Dataset records
==================================================

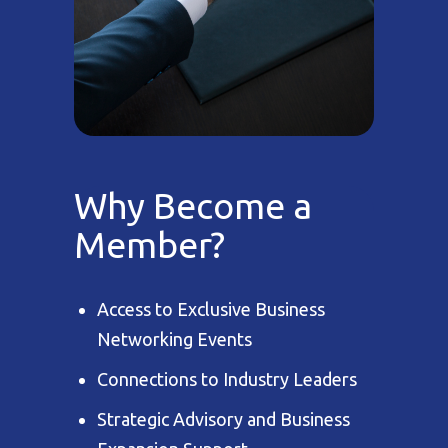
Why Become a
Member?
Access to Exclusive Business
Networking Events
Connections to Industry Leaders
Strategic Advisory and Business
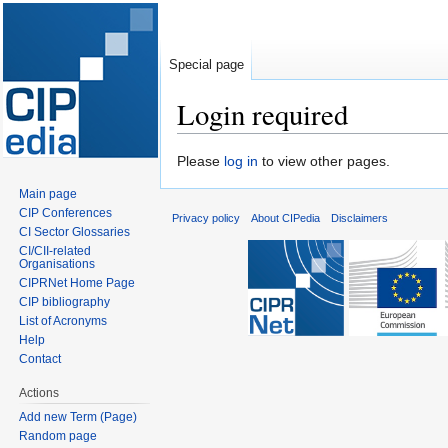
Special page
Login required
Jump
Jump
Please
log in
to view other pages.
to
to
Main page
navigation
search
CIP Conferences
Privacy policy
About CIPedia
Disclaimers
CI Sector Glossaries
CI/CII-related
Organisations
CIPRNet Home Page
CIP bibliography
List of Acronyms
Help
Contact
Actions
Add new Term (Page)
Random page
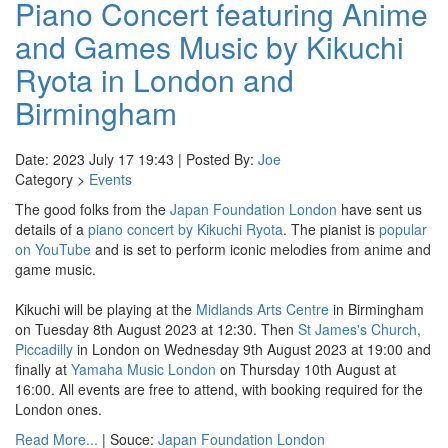
Piano Concert featuring Anime
and Games Music by Kikuchi
Ryota in London and
Birmingham
Date: 2023 July 17 19:43 | Posted By:
Joe
Category >
Events
The good folks from the
Japan Foundation London
have sent us
details of a
piano concert by Kikuchi Ryota
. The pianist is
popular
on YouTube
and is set to perform iconic melodies from anime and
game music.
Kikuchi will be playing at the
Midlands Arts Centre
in Birmingham
on Tuesday 8th August 2023 at 12:30. Then
St James's Church,
Piccadilly
in London on Wednesday 9th August 2023 at 19:00 and
finally at
Yamaha Music London
on Thursday 10th August at
16:00. All events are free to attend, with booking required for the
London ones.
Read More...
| Souce:
Japan Foundation London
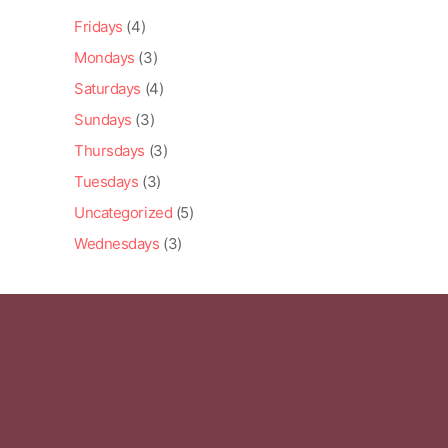
Fridays
(4)
Mondays
(3)
Saturdays
(4)
Sundays
(3)
Thursdays
(3)
Tuesdays
(3)
Uncategorized
(5)
Wednesdays
(3)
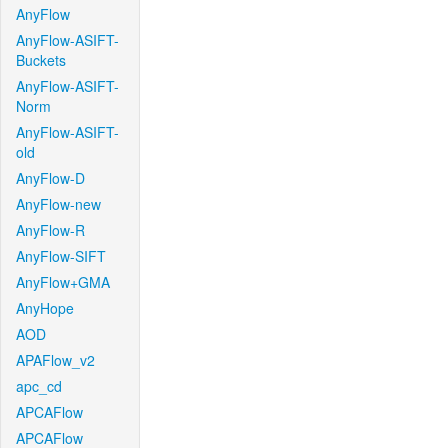
AnyFlow
AnyFlow-ASIFT-
Buckets
AnyFlow-ASIFT-
Norm
AnyFlow-ASIFT-
old
AnyFlow-D
AnyFlow-new
AnyFlow-R
AnyFlow-SIFT
AnyFlow+GMA
AnyHope
AOD
APAFlow_v2
apc_cd
APCAFlow
APCAFlow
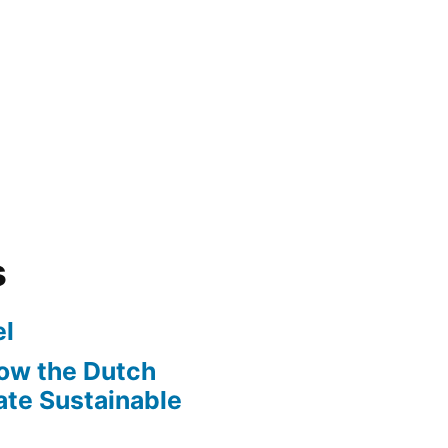
s
l
ow the Dutch
te Sustainable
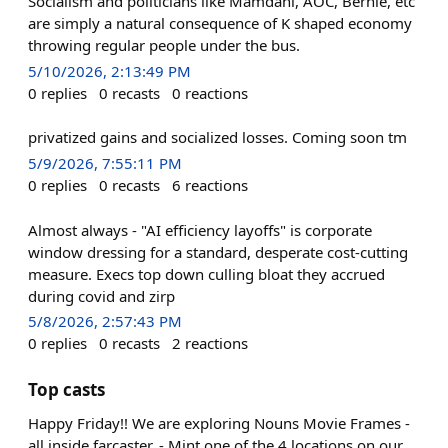
Socialism and politicians like Mamdani, AOC, Bernie, etc
are simply a natural consequence of K shaped economy
throwing regular people under the bus.
5/10/2026, 2:13:49 PM
0
replies
0
recasts
0
reactions
privatized gains and socialized losses. Coming soon tm
5/9/2026, 7:55:11 PM
0
replies
0
recasts
6
reactions
Almost always - "AI efficiency layoffs" is corporate
window dressing for a standard, desperate cost-cutting
measure. Execs top down culling bloat they accrued
during covid and zirp
5/8/2026, 2:57:43 PM
0
replies
0
recasts
2
reactions
Top casts
Happy Friday!! We are exploring Nouns Movie Frames -
all inside farcaster. - Mint one of the 4 locations on our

==================================================

• _EXERCISE AIM_
Check each line above for the word "Kikuchi", and give only the number of lines that contain it.

• _ANSWER FOR THE TASK_
3